Education News

Top 5 education activist tips for 2018

by Félix Pérez

“Never doubt that a small group of thoughtful, committed citizens can change the world; indeed, it’s the only thing that ever has.”

Margaret Mead

When it comes to advocating for what our students and schools need and making sure the voice of educators is included in decisions that affect our classrooms, now, more than ever, it’s no longer enough to assume someone else will step up. We are the experts. We know what our students need. We are trusted members of our community. People listen when we speak.

Michigan education support professional Robert Gaines III puts it this way:

Public education is under attack in states across the country. We need political action. No matter what side of the aisle you’re on, as educators, our focus has to be on supporting students, teachers, and education support professionals. Being involved in advocacy and political action is a good way to do that.

So even with all the responsibilities you have, the question, more urgent than ever, is, ‘How can I, one person, make a difference or find the time?’ Perhaps the question should be, ‘Can I afford not to act?’ For deciding not to act or not finding the time results in the kinds of blatant disregard of student needs, dismantling of public education, and de-professionalization of the teaching profession that have become all too commonplace.

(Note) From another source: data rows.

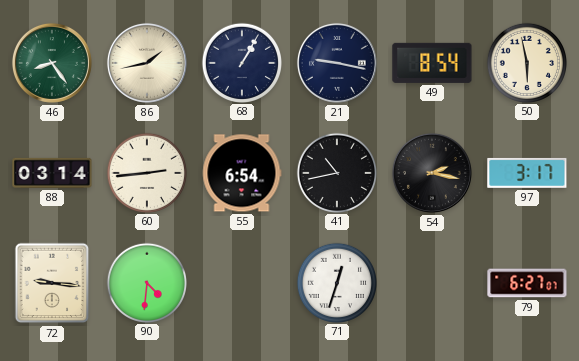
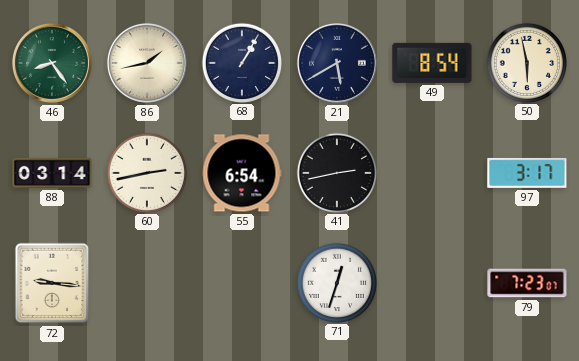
21: 9:17 -> 5:40
60: 2:44 -> 2:43
41: 10:43 -> 2:43
54: 2:17 -> none
90: 4:31 -> none
79: 6:27 -> 7:23
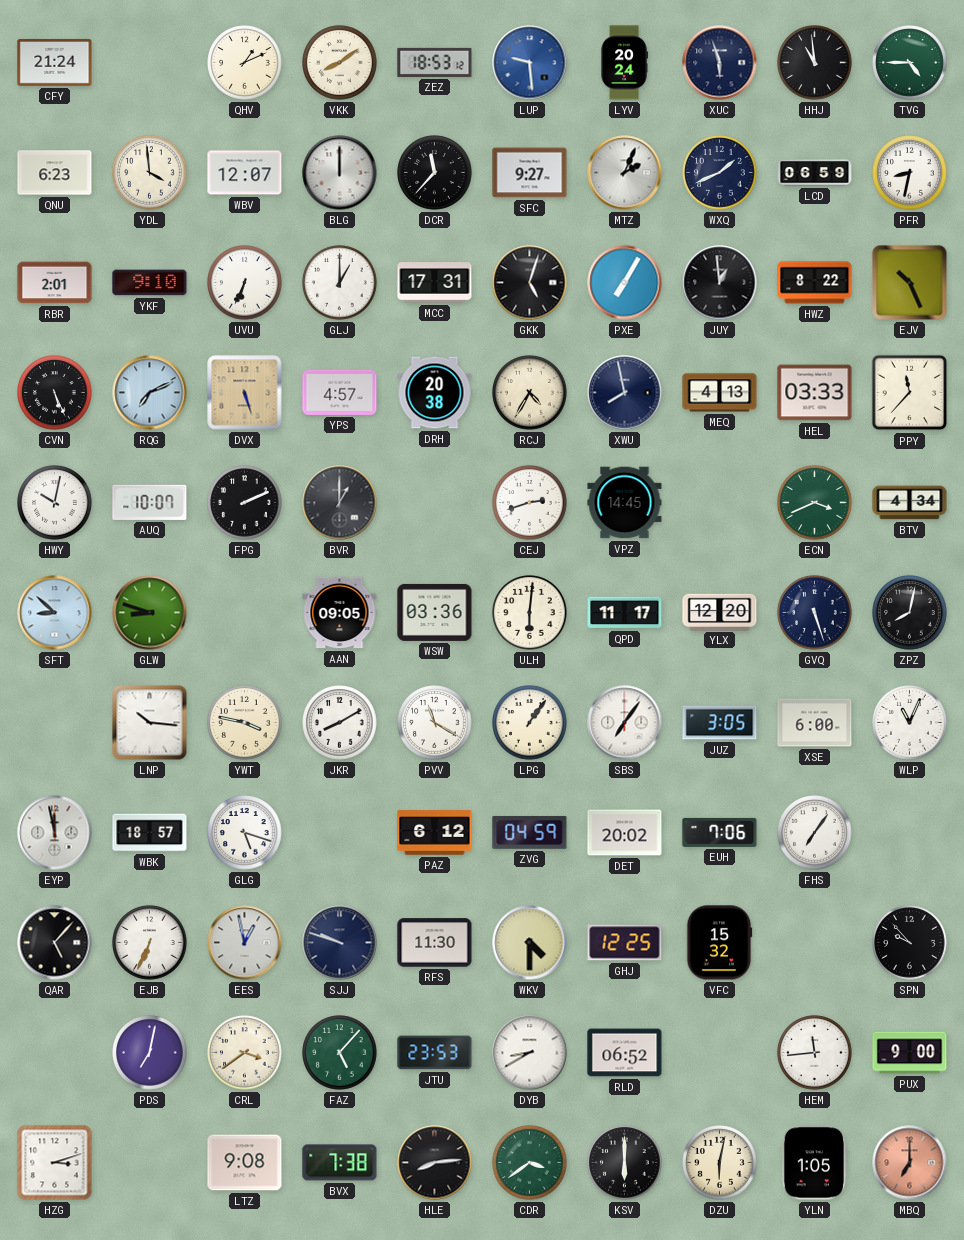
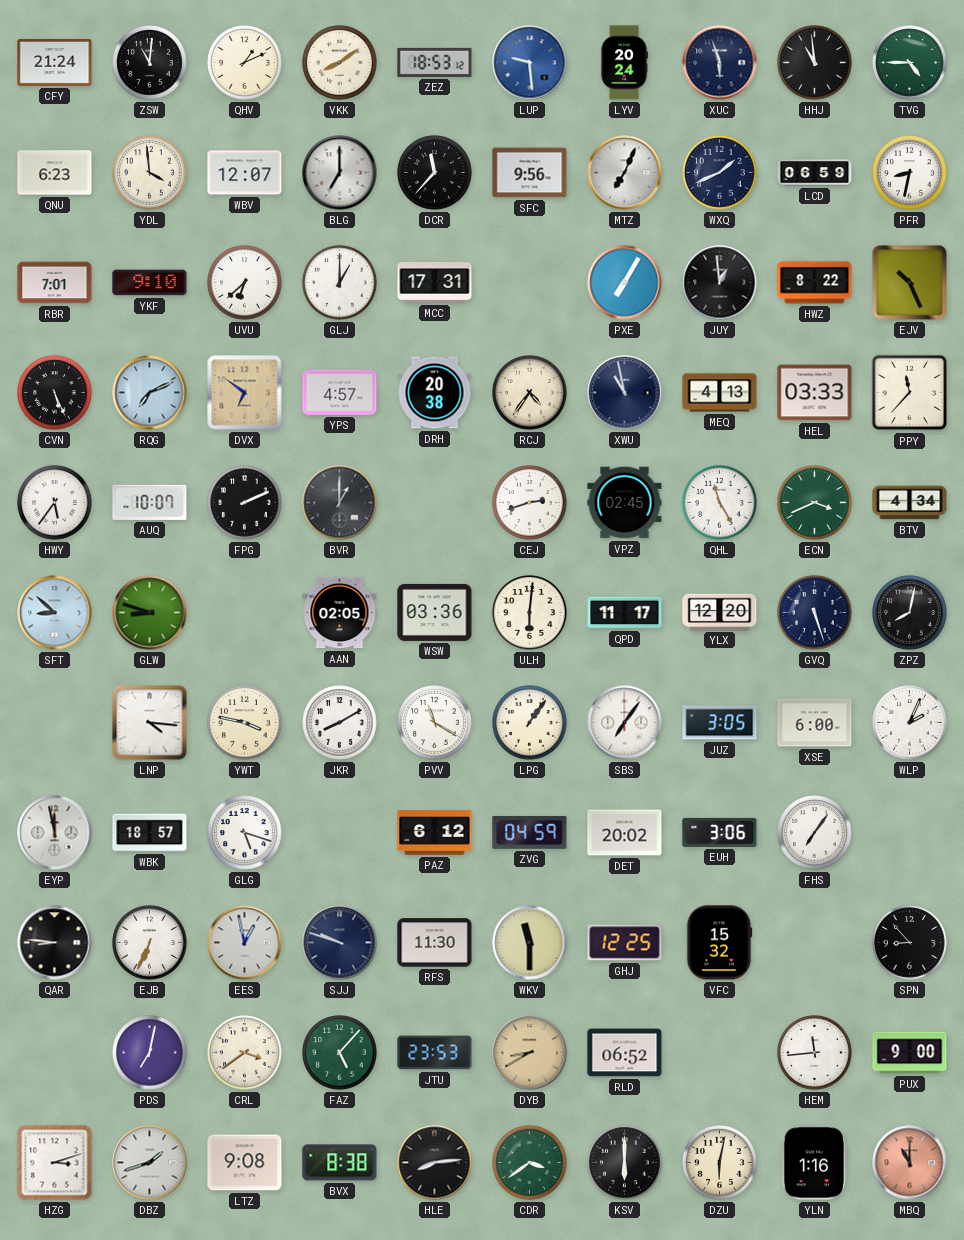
ZSW: none -> 11:01
BLG: 12:00 -> 7:00
SFC: 9:27 -> 9:56
MTZ: 2:04 -> 7:04
RBR: 2:01 -> 7:01
UVU: 6:34 -> 6:38
GKK: 5:03 -> none
DVX: 5:27 -> 6:51
RCJ: 4:35 -> 4:36
XWU: 7:58 -> 10:58
HWY: 10:02 -> 5:36
VPZ: 14:45 -> 02:45
QHL: none -> 11:25
AAN: 09:05 -> 02:05
LNP: 10:16 -> 4:16
WLP: 11:04 -> 2:04
EUH: 7:06 -> 3:06
QAR: 5:07 -> 8:46
WKV: 4:30 -> 11:30
SPN: 9:53 -> 8:53
DYB dial: white -> champagne
DBZ: none -> 1:42
BVX: 7:38 -> 8:38
YLN: 1:05 -> 1:16
MBQ: 7:00 -> 11:00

Here, then, are five ways you can stand up for your students, yourself, for public schools:

  • Find your passion. Is it childhood poverty? School funding? The corporatization of public education? The overuse of standardized tests? The lack of charter school accountability? Time spent on test preparation and test-taking? phone bankingElecting candidates who support public education? It’s people with passion who have the power to change the world for the better.
  • Get informed. Sometimes challenges seem so big, we don’t know where to begin. Start by finding out about existing efforts and consider how you’ll join in. Whom can you contact? What can you learn? What can you do? What is the time commitment? Ed Votes is a good point of entry; sign up for the Ed Votes weekly email updates. State and local education association websites are also ideal places to begin.
  • Figure out what you can do. For some people it’s cyberactivism, such as sending a letter to an elected official, signing on to a petition and sharing it on social media, or writing a letter to the editor of their local newspaper. For others it might be phone banking, door-to-door canvassing, attending meetings and rallies, or face-to-face conversations with members of your community.  Whether big or small, inside your school or outside your home, every action counts. And remember to rest and recharge.
  • Stick to what works best. In this day of ever-expanding online interactions, face-to-face conversations are still the most potent tool for engaging others. Activism starts with the everyday conversations you have with friends, your family, colleagues and people you meet. By knowing your issue and actively listening to what others have to say, you are more likely to encourage others to get involved.